Abgesehen von eher harmlosen Ergebnissen dieser Machenschaften wie personalisierte Werbung sind Persönlichkeitsprofile, die unbemerkt und für den Nutzer und selbst nicht zugänglich erstellt werden. Je nach Verwendung dieser Profile, können für den Einzelnen gravierende Nachteile im Leben entstehen. Das kann die Jobsuche betreffen, die Einstufung der Kreditwürdigkeit, die Auffindbarkeit in Suchmaschinen etc.
Die Verharmlosung all dieser Vorgänge fängt schon bei einer scheinbar banalen Sache an. Für "Computerprogramm" wurde die Bezeichnung "App" von den Anbietern etabliert. Das hört sich unbedrohlich an und kann übrigens schon ein Baby mit den ersten Lauten wiedergeben.
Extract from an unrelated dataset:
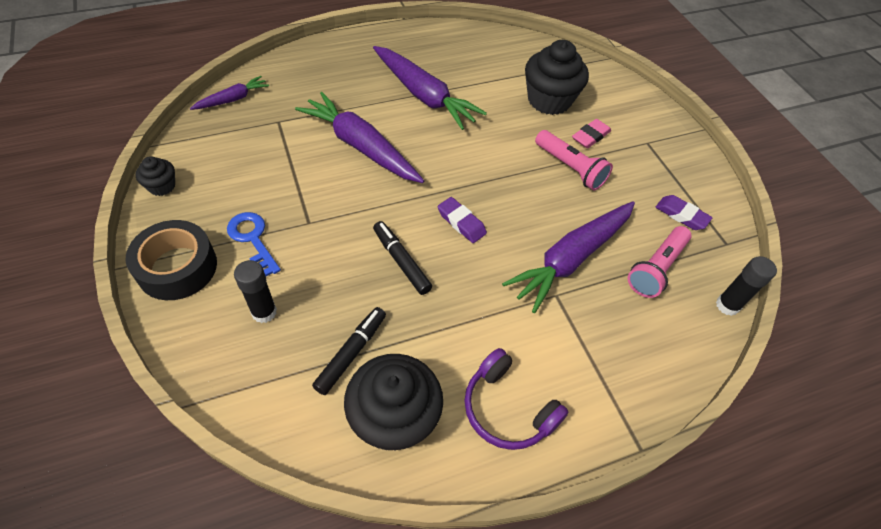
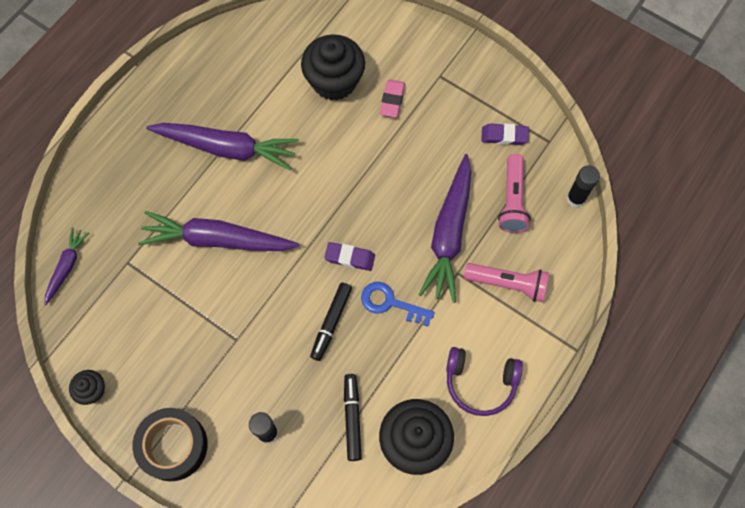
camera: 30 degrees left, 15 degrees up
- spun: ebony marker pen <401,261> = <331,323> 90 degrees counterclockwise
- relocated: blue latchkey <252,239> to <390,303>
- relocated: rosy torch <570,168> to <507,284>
Die Masse hat es geschluckt.
Hier würde ein weiteres wichtiges Thema beginnen – Die manipulierende Wirkung der MMIs (in diesem Fall "Maschine-Mensch-Interface") auf den Einzelnen und der Gesellschaft. Aber das sprengt hier den Rahmen.
Überschrift passt nicht zum Text?
Bis jetzt nicht - das haben Sie richtig erkannt. Viele Reaktionen in dieser Diskussion erinnern mich an Raucher, denen man das Rauchen untersagen möchte oder an Junkies, denen man ihren Joint wegnehmen will. Ich verstehe den Einreicher der Petition nicht so. Diese Petition will meines Erachtens nach niemandem etwas wegnehmen - ganz im Gegenteil – sondern allen etwas geben: Die Digitale Selbstbestimmung. Und von diesem Recht profitieren auch diejenigen, die sich (im Moment) noch keine Sorgen darum Machen.